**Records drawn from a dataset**

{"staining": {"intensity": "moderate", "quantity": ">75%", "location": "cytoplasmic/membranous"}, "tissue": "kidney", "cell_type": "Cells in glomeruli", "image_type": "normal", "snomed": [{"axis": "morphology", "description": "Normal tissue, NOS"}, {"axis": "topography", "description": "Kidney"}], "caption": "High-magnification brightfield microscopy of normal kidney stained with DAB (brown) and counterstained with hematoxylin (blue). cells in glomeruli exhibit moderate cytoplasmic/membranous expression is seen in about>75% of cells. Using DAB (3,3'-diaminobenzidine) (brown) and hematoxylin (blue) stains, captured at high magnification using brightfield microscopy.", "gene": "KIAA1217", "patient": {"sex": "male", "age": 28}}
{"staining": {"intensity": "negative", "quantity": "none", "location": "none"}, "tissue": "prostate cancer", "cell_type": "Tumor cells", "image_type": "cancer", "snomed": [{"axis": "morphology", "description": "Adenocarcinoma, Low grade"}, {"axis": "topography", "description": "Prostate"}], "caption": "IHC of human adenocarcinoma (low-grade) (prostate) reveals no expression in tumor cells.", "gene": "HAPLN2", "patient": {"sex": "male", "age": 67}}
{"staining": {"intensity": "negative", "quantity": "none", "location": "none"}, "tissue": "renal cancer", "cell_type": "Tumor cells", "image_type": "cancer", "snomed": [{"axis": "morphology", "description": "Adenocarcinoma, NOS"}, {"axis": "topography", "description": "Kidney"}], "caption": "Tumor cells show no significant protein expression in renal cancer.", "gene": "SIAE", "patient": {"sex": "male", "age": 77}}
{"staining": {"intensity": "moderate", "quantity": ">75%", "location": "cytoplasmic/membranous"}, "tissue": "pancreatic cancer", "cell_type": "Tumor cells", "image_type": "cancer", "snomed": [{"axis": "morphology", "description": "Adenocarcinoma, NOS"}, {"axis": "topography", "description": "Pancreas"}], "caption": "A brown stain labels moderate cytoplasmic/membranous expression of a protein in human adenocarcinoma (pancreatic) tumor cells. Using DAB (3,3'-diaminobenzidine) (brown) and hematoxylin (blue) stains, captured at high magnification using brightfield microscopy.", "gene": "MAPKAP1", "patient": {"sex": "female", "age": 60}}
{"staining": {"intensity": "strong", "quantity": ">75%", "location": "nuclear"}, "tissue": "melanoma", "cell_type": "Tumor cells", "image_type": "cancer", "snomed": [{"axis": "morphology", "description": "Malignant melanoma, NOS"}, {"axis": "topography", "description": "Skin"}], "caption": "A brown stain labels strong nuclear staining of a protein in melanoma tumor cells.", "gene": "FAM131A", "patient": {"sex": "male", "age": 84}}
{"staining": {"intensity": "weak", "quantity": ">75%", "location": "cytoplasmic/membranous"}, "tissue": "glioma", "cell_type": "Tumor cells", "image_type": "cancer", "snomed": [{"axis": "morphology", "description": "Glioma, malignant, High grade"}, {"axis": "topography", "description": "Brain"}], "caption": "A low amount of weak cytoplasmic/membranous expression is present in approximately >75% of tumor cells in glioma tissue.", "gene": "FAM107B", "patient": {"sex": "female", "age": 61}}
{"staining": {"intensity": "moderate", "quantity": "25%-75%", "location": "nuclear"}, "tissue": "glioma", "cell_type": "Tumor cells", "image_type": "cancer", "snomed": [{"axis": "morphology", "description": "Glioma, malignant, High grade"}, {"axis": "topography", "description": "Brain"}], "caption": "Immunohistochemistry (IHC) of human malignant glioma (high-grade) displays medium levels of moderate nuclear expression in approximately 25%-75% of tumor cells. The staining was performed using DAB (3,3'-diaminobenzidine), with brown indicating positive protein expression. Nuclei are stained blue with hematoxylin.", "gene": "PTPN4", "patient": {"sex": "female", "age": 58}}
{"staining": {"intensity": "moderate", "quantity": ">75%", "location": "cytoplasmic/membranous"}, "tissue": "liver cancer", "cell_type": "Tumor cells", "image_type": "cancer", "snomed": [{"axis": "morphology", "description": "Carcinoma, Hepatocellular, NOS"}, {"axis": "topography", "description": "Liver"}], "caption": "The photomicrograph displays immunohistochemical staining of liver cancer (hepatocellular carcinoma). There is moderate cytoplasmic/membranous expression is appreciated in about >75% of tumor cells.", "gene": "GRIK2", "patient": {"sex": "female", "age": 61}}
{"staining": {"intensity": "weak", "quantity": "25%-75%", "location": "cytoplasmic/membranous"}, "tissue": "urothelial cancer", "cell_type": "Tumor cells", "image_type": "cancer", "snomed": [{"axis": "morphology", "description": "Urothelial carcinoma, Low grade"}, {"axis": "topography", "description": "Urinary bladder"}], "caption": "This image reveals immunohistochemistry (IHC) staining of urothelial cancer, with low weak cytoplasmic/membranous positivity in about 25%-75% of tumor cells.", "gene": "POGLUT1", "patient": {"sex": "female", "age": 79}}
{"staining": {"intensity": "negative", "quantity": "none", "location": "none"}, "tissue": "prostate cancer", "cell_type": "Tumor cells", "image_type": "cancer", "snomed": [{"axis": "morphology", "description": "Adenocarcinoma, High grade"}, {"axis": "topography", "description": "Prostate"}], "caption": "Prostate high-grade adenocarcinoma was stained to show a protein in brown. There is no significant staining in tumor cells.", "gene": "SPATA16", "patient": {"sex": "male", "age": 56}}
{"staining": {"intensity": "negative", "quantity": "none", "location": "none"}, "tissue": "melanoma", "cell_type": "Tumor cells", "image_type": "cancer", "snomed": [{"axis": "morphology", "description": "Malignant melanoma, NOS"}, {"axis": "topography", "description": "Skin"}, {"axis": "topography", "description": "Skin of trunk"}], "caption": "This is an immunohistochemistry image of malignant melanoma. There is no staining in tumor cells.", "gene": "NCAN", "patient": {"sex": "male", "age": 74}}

**WORK REQUEST**
Exactly as they appear above, return all of the records.

**TASK OUTPUT**
{"staining": {"intensity": "moderate", "quantity": ">75%", "location": "cytoplasmic/membranous"}, "tissue": "kidney", "cell_type": "Cells in glomeruli", "image_type": "normal", "snomed": [{"axis": "morphology", "description": "Normal tissue, NOS"}, {"axis": "topography", "description": "Kidney"}], "caption": "High-magnification brightfield microscopy of normal kidney stained with DAB (brown) and counterstained with hematoxylin (blue). cells in glomeruli exhibit moderate cytoplasmic/membranous expression is seen in about>75% of cells. Using DAB (3,3'-diaminobenzidine) (brown) and hematoxylin (blue) stains, captured at high magnification using brightfield microscopy.", "gene": "KIAA1217", "patient": {"sex": "male", "age": 28}}
{"staining": {"intensity": "negative", "quantity": "none", "location": "none"}, "tissue": "prostate cancer", "cell_type": "Tumor cells", "image_type": "cancer", "snomed": [{"axis": "morphology", "description": "Adenocarcinoma, Low grade"}, {"axis": "topography", "description": "Prostate"}], "caption": "IHC of human adenocarcinoma (low-grade) (prostate) reveals no expression in tumor cells.", "gene": "HAPLN2", "patient": {"sex": "male", "age": 67}}
{"staining": {"intensity": "negative", "quantity": "none", "location": "none"}, "tissue": "renal cancer", "cell_type": "Tumor cells", "image_type": "cancer", "snomed": [{"axis": "morphology", "description": "Adenocarcinoma, NOS"}, {"axis": "topography", "description": "Kidney"}], "caption": "Tumor cells show no significant protein expression in renal cancer.", "gene": "SIAE", "patient": {"sex": "male", "age": 77}}
{"staining": {"intensity": "moderate", "quantity": ">75%", "location": "cytoplasmic/membranous"}, "tissue": "pancreatic cancer", "cell_type": "Tumor cells", "image_type": "cancer", "snomed": [{"axis": "morphology", "description": "Adenocarcinoma, NOS"}, {"axis": "topography", "description": "Pancreas"}], "caption": "A brown stain labels moderate cytoplasmic/membranous expression of a protein in human adenocarcinoma (pancreatic) tumor cells. Using DAB (3,3'-diaminobenzidine) (brown) and hematoxylin (blue) stains, captured at high magnification using brightfield microscopy.", "gene": "MAPKAP1", "patient": {"sex": "female", "age": 60}}
{"staining": {"intensity": "strong", "quantity": ">75%", "location": "nuclear"}, "tissue": "melanoma", "cell_type": "Tumor cells", "image_type": "cancer", "snomed": [{"axis": "morphology", "description": "Malignant melanoma, NOS"}, {"axis": "topography", "description": "Skin"}], "caption": "A brown stain labels strong nuclear staining of a protein in melanoma tumor cells.", "gene": "FAM131A", "patient": {"sex": "male", "age": 84}}
{"staining": {"intensity": "weak", "quantity": ">75%", "location": "cytoplasmic/membranous"}, "tissue": "glioma", "cell_type": "Tumor cells", "image_type": "cancer", "snomed": [{"axis": "morphology", "description": "Glioma, malignant, High grade"}, {"axis": "topography", "description": "Brain"}], "caption": "A low amount of weak cytoplasmic/membranous expression is present in approximately >75% of tumor cells in glioma tissue.", "gene": "FAM107B", "patient": {"sex": "female", "age": 61}}
{"staining": {"intensity": "moderate", "quantity": "25%-75%", "location": "nuclear"}, "tissue": "glioma", "cell_type": "Tumor cells", "image_type": "cancer", "snomed": [{"axis": "morphology", "description": "Glioma, malignant, High grade"}, {"axis": "topography", "description": "Brain"}], "caption": "Immunohistochemistry (IHC) of human malignant glioma (high-grade) displays medium levels of moderate nuclear expression in approximately 25%-75% of tumor cells. The staining was performed using DAB (3,3'-diaminobenzidine), with brown indicating positive protein expression. Nuclei are stained blue with hematoxylin.", "gene": "PTPN4", "patient": {"sex": "female", "age": 58}}
{"staining": {"intensity": "moderate", "quantity": ">75%", "location": "cytoplasmic/membranous"}, "tissue": "liver cancer", "cell_type": "Tumor cells", "image_type": "cancer", "snomed": [{"axis": "morphology", "description": "Carcinoma, Hepatocellular, NOS"}, {"axis": "topography", "description": "Liver"}], "caption": "The photomicrograph displays immunohistochemical staining of liver cancer (hepatocellular carcinoma). There is moderate cytoplasmic/membranous expression is appreciated in about >75% of tumor cells.", "gene": "GRIK2", "patient": {"sex": "female", "age": 61}}
{"staining": {"intensity": "weak", "quantity": "25%-75%", "location": "cytoplasmic/membranous"}, "tissue": "urothelial cancer", "cell_type": "Tumor cells", "image_type": "cancer", "snomed": [{"axis": "morphology", "description": "Urothelial carcinoma, Low grade"}, {"axis": "topography", "description": "Urinary bladder"}], "caption": "This image reveals immunohistochemistry (IHC) staining of urothelial cancer, with low weak cytoplasmic/membranous positivity in about 25%-75% of tumor cells.", "gene": "POGLUT1", "patient": {"sex": "female", "age": 79}}
{"staining": {"intensity": "negative", "quantity": "none", "location": "none"}, "tissue": "prostate cancer", "cell_type": "Tumor cells", "image_type": "cancer", "snomed": [{"axis": "morphology", "description": "Adenocarcinoma, High grade"}, {"axis": "topography", "description": "Prostate"}], "caption": "Prostate high-grade adenocarcinoma was stained to show a protein in brown. There is no significant staining in tumor cells.", "gene": "SPATA16", "patient": {"sex": "male", "age": 56}}
{"staining": {"intensity": "negative", "quantity": "none", "location": "none"}, "tissue": "melanoma", "cell_type": "Tumor cells", "image_type": "cancer", "snomed": [{"axis": "morphology", "description": "Malignant melanoma, NOS"}, {"axis": "topography", "description": "Skin"}, {"axis": "topography", "description": "Skin of trunk"}], "caption": "This is an immunohistochemistry image of malignant melanoma. There is no staining in tumor cells.", "gene": "NCAN", "patient": {"sex": "male", "age": 74}}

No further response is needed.